** Problems to solve **
a) In the comment thread about a comic strip, where does the second reply say Blondie McFilmmaker was during the previous two days?
b) Translate this sentence from the comment thread about a comic strip into Spanish: "At least in Act II stuff would explode or cars would fly off cliffs every so often."

** Excerpt **
So where was Blondie McFilmmaker the previous two days? Did she have to step out during the important information sharing by the doctors in order to shoot a few scenes for her documentary about her dad’s murder? The one that was solved by Les, the greatest author of all time with only one publication? Or did she stop by her old dorm to relive old times?
NOOOOOBODY EXPECTS THE SPANISH INQUISITION!!
So where was Blondie McFilmmaker the previous two days?
She was in Cleveland with her boyfriend seeking some contact with normal people.
Geez Darin, your father’s in there on a slab, quite possibly dying, and your mom’s sitting there in the waiting room, looking shattered at the prospect of her husband dying. Couldn’t you, you know, hug her or hold her hand or at least touch her? Couldn’t you at least not look so bored and disinterested that you appear to be here only out of obligation, rather than because Fred actually means something to you?
I mean, I can understand being distracted by Jess over there, what with her clingy sweater that clings in all the right places, along with her skintight “nude” colored pants. I’d totally be all imagining all the filthy things we could be doing together, but that’s me. Fishstick Annie’s not my mother, and I don’t give a shit about dyin’ Fred.
Over a third post of posts are over 9+. Good stuff today, guys.
Señor Tortilla: A SoSF-themed arc would be the best arc ever IMO. I want to be Epic Doofus. If anything close to that ever happens, expect that Pete guy to somehow be involved. Or maybe Les writes a new book and gets savaged by the internets…even better.
When he tries too hard to give these stories the “human touch” he forgets to move them along. Then you get entire weeks consisting of these characters telling you (sigh) how they feel (yawn). “What will I do? How will I take care of him?”…real life reactions. “Sometimes you blah blah and forget the blah blah blink and you miss it yadda yadda yadda”…half-baked philosophizing most of us left behind when we stopped getting stoned behind the garage. “Fred has a stroke”. As usual that will be the entire story, no more, no less. He does it every single f*cking time. There is no “story” here, no one “cares” about the characters in any way, thus it’s all just senseless babbling in that “look how quaint it is to make dumb wisecracks about the futility of living” way of his that annoys everyone so much. Nine months or a year from now when he finally re-visits this arc it will STILL consist entirely of “Fred had a stroke”. There’s no story there, just miserable stilted conversation. As always. At least in Act II stuff would explode or cars would fly off cliffs every so often.

** The data **
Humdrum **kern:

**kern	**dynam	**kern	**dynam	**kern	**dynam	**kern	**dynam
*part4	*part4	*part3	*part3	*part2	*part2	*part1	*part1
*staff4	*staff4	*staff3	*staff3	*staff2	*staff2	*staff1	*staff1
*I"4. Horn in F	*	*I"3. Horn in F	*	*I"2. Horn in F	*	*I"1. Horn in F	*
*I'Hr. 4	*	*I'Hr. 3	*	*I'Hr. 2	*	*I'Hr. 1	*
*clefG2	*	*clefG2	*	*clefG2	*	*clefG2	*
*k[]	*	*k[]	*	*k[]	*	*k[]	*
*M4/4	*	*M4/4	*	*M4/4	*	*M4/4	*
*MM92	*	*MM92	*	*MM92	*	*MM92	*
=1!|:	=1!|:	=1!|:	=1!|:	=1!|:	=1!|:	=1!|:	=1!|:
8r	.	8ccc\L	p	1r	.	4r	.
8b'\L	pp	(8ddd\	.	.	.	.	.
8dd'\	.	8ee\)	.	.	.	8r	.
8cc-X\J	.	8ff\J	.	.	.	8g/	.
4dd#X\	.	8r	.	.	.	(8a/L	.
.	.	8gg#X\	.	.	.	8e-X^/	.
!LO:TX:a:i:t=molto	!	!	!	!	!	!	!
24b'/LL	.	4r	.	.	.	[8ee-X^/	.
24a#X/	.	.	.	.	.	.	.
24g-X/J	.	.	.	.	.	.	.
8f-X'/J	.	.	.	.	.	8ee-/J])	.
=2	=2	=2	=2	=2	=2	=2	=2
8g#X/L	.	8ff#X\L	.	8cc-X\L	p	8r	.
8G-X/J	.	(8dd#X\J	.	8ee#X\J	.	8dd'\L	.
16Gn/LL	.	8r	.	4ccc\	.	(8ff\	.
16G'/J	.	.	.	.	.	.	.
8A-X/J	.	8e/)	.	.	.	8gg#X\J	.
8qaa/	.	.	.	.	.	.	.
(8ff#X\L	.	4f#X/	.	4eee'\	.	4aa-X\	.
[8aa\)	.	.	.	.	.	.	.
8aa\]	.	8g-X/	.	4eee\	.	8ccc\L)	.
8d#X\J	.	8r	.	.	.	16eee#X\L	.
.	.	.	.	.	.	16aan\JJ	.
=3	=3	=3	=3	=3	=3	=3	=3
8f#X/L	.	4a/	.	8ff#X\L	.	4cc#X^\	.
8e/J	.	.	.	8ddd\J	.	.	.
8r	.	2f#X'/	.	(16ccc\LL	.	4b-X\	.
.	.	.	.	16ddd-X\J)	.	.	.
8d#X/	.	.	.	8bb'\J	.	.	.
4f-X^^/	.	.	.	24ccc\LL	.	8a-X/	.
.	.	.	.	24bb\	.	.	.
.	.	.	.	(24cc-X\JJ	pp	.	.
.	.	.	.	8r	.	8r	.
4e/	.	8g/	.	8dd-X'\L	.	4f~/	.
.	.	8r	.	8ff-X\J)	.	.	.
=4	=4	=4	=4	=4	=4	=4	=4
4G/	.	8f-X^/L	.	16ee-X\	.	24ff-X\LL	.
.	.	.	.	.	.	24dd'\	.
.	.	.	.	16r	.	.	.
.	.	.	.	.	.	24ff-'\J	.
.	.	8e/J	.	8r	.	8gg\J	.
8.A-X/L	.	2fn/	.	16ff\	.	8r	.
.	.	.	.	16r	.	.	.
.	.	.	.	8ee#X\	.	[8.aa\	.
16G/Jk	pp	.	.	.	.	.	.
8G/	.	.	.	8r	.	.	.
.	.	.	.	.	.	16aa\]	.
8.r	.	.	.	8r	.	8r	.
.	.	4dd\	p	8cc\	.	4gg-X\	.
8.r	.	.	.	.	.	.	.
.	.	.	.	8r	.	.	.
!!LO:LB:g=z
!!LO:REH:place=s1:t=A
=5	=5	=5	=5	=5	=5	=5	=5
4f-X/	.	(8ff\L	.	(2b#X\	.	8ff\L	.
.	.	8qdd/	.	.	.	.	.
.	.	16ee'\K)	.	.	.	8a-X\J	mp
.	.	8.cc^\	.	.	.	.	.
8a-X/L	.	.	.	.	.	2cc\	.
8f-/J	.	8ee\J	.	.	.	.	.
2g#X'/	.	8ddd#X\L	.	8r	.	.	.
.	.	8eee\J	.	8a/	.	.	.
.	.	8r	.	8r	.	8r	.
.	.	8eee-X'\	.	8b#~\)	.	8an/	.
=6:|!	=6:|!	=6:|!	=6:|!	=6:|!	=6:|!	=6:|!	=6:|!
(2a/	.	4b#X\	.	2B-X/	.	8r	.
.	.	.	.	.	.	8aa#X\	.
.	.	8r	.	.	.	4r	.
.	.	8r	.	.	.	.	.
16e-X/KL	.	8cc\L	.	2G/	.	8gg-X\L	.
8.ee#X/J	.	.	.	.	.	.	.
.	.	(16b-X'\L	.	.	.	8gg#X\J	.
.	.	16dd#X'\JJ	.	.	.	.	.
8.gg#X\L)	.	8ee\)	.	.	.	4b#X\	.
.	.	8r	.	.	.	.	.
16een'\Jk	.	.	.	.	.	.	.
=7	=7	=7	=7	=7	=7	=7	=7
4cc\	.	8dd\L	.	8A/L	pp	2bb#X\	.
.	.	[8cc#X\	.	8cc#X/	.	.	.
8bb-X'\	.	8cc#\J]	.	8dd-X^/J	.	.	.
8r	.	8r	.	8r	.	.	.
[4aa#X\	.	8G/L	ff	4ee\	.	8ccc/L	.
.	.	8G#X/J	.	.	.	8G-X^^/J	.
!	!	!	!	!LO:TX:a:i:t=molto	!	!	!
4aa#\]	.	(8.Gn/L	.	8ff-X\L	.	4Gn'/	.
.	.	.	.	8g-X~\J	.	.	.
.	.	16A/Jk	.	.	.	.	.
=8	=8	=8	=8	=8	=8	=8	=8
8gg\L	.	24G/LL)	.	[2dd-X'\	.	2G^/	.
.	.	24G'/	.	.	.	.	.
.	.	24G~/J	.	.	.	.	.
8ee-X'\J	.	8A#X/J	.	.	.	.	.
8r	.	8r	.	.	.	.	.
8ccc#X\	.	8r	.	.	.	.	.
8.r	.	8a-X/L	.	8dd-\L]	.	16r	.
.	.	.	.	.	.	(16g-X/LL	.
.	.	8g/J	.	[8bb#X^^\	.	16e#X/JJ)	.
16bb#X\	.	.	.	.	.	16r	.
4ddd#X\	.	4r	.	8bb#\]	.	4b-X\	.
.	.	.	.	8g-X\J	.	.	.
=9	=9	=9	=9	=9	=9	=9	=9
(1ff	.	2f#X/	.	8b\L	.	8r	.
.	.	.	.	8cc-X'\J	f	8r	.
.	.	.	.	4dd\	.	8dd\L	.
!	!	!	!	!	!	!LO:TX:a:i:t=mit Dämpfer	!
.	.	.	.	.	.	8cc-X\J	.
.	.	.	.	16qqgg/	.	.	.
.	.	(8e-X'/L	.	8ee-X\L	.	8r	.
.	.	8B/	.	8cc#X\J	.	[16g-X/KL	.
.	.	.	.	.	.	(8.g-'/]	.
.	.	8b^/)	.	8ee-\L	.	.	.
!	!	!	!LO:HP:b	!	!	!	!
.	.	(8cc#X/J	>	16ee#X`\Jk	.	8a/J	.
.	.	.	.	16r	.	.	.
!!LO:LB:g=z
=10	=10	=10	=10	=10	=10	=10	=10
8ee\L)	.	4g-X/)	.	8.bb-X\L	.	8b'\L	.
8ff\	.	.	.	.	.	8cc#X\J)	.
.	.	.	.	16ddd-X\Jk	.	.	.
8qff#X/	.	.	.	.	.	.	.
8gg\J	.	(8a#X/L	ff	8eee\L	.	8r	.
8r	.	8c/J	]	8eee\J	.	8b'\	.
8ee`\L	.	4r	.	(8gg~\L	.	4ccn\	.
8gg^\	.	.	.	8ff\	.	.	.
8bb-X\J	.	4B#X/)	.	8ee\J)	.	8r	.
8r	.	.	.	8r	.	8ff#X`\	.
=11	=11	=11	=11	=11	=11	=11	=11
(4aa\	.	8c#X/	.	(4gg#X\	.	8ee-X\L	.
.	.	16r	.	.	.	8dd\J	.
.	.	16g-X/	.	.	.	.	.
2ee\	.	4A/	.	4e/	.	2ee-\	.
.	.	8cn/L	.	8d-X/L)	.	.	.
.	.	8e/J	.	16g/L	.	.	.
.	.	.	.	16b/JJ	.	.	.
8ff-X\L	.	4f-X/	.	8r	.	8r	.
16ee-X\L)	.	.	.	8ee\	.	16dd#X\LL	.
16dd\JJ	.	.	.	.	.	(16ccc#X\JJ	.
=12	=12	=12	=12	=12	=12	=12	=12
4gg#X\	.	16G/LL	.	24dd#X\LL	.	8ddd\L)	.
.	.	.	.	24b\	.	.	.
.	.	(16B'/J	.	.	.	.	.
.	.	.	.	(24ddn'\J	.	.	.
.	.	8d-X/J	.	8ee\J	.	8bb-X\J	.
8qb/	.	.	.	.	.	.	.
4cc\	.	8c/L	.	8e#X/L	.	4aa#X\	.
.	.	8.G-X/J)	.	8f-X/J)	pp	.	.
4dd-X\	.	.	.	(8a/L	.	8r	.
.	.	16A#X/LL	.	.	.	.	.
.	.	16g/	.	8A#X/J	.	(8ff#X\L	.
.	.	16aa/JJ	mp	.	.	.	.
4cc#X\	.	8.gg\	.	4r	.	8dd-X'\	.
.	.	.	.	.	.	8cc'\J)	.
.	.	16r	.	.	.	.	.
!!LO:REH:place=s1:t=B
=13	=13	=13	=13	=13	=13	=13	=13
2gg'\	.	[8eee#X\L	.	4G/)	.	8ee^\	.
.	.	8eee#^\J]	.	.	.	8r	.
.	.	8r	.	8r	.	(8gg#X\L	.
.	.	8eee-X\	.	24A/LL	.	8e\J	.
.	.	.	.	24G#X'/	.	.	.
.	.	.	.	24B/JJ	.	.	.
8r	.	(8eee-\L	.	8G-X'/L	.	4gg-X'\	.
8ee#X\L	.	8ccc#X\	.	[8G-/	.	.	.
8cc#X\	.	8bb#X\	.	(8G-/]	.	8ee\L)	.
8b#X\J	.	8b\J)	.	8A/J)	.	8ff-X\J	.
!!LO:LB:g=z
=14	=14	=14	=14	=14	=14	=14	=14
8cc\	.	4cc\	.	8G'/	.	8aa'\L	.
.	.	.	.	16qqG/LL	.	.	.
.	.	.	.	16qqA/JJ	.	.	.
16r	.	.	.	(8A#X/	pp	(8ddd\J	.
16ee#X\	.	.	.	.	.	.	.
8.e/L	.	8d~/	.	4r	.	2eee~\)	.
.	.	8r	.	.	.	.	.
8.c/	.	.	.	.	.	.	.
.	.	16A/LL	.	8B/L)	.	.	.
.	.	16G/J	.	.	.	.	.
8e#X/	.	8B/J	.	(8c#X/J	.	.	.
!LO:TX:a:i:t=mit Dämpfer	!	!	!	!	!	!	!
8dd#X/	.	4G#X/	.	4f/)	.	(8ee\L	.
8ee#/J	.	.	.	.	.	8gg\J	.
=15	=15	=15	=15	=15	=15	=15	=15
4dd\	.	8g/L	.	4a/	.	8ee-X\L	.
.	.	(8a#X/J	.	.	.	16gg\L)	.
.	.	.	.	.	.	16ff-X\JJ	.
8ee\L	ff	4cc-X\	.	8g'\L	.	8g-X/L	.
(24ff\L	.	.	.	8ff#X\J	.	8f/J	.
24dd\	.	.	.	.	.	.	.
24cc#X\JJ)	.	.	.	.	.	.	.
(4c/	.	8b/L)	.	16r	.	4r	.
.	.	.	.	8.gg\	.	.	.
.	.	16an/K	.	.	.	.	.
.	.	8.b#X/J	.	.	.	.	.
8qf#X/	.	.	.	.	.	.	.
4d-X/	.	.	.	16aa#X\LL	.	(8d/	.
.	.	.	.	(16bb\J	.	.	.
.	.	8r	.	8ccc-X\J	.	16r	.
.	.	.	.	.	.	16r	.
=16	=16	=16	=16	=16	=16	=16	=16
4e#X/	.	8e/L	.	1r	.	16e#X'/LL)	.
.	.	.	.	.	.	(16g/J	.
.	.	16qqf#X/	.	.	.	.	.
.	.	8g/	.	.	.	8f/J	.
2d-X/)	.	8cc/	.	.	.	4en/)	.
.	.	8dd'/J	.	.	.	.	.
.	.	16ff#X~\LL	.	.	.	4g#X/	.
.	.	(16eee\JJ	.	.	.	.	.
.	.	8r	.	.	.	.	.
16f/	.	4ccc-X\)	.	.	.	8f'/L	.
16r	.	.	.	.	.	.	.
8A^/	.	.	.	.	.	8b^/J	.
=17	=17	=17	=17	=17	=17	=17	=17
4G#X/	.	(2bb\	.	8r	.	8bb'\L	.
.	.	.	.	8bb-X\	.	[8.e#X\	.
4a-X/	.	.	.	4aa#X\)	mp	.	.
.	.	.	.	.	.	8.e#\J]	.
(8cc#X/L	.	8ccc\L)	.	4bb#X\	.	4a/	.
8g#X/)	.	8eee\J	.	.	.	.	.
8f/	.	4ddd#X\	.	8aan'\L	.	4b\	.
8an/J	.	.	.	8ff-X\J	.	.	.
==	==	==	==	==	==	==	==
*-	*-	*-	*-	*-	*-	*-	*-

** Answers for the exercise **
a) She was in Cleveland with her boyfriend, seeking some contact with normal people.

b) Al menos en el Acto II, de vez en cuando explotaban cosas o los coches salían volando por los acantilados.